Doctors

 

(notes by John Radcliffe, with advice on medical matters from Dr Gillian Sheehan)

Publication history

This poem, dated 1923 in the Sussex Edition, was not published until three years after Kipling’s death. First publication was in a copyright edition in 1939 with four other poems, “The Waster”, “The Flight”, “Cain and Abel” and “The Appeal”. See David Alan Richards p. 333.

It is collected in Vol. XXV p. 255 of the Sussex Edition, Vol. XXVIII of the Burwash Edition, and Definitive Verse p. 565. ORG lists it as verse 1115, and notes that it is sometimes known as “Man Dies Too Soon”.

Theme

The poem pays eloquent tribute to the work of doctors, who relieve pain, stave off death, and explore devotedly the mysteries of life within the human frame.

Background

In 1923, when this poem was written, Rudyard was not in good health. See Charles Carrington pp. 458-9. Since the early years of the war, he had been suffering frequent bouts of pain, which—as it proved in 1933—were due to an undiagnosed duodenal ulcer.
[Mrs George Bambridge, Kipling’s daughter, in Carrington pp. 514-5.]


He had occasion to consult many doctors, and was good friends with many, in particular the surgeon Sir John Bland-Sutton, President of the Royal College of Surgeons. See Something of Myself pp. 217-8 for a lively account of the two of them examining pullets to verify whether the pebbles in their gizzards clicked, as they were supposed to.

Dr Gillian Sheehan, in her article on “Kipling and Medicine” lists no less than fifty-seven doctors of his acquaintance. In his ‘teens, he had briefly considered becoming a doctor.
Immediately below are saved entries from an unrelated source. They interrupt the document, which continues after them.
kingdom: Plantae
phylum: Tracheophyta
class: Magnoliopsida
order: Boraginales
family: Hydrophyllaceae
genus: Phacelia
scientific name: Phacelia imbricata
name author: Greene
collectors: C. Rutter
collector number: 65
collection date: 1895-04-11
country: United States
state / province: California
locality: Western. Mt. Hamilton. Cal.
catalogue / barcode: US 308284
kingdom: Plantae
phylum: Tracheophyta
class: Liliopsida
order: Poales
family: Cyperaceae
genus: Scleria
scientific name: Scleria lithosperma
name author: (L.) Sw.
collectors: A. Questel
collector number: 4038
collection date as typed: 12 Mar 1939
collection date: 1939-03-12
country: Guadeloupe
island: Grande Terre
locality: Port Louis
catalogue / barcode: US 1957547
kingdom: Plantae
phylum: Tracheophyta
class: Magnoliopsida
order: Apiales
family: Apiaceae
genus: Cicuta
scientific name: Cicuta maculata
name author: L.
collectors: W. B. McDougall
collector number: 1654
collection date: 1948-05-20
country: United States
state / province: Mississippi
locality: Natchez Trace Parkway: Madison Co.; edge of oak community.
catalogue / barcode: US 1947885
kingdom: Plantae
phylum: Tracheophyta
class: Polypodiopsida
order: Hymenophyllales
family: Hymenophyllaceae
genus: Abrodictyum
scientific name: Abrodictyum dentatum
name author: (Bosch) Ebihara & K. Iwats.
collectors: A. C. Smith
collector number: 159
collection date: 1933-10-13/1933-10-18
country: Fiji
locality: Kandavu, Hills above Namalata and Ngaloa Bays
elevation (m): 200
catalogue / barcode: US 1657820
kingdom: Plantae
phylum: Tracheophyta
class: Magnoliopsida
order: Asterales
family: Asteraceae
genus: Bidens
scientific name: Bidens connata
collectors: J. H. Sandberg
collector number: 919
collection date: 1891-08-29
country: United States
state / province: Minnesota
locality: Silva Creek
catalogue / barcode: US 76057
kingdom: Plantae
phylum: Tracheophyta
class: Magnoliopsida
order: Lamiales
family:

He was fascinated by their work, and wrote a number of stories and poems about it over the years, as well as this one. See our analysis of “Themes in Kipling’s Works” where twenty stories relating to “Doctors or Medicine” are listed, and twenty-five relating to “Healing”.

Other poems include “Hymn to Physical Pain”, and “The Threshold”.

Kipling also gave three addresses on matters medical which are collected in A Book of Words: “A Doctor’s Work” at the Middlesex Hospital in 1908, “Surgeons and the Soul” to the Royal College of Surgeons in 1923, the year that this poem was written, and “Healing by the Stars” to the Royal Society of Medicine, in 1928.

Notes on the Text

[Verse 1]

‘Cloke the shameful nakedness of pain’:  Kipling was no stranger to pain, and also wrote of it vividly in his “Hymn to Physical Pain” linked to the story “The Tender Achilles” collected in Limits and Renewals (1932), and in “Dayspring Mishandled” in the same collection:

He coughed, and, as he caught breath, his pain broke through all the drugs, and the outcry filled the room. Manallace rose to fetch Gleeag, when a full, high, affected voice, unheard for a generation, accompanied, as it seemed, the clamour of a beast in agony, saying: ‘I wish to God someone would stop that old swine howling down there! I can’t …

[Verse 2]

Dr Gillian Sheehan suggests that this verse refers to different branches of the medical profession:

‘The bold’ could be the surgeons. ‘The seekers of the way’ could be the general practitioners, or possibly those doing post mortems (pathologists), or working in laboratories (e.g. bacteriologists) But I don’t know about ‘the passionless’ or ‘the unshakeable of soul’ – possibly very dedicated researchers in any field of medicine. [G.S.]

seekers of the way: an echo of the Lama’s Buddhist teaching in Kim. [D.H.]

Send here the bold ..:. Daniel Hadfas finds these  lines somewhat reminiscent of the famed end of Emma Lazarus’s ‘The New Colossus‘:

Give me your tired, your poor,
Your huddled masses yearning to breathe free,
The wretched refuse of y our teeming shore.
Send these, the homeless, tempest-tost to me,
I lift my lamp beside the golden door!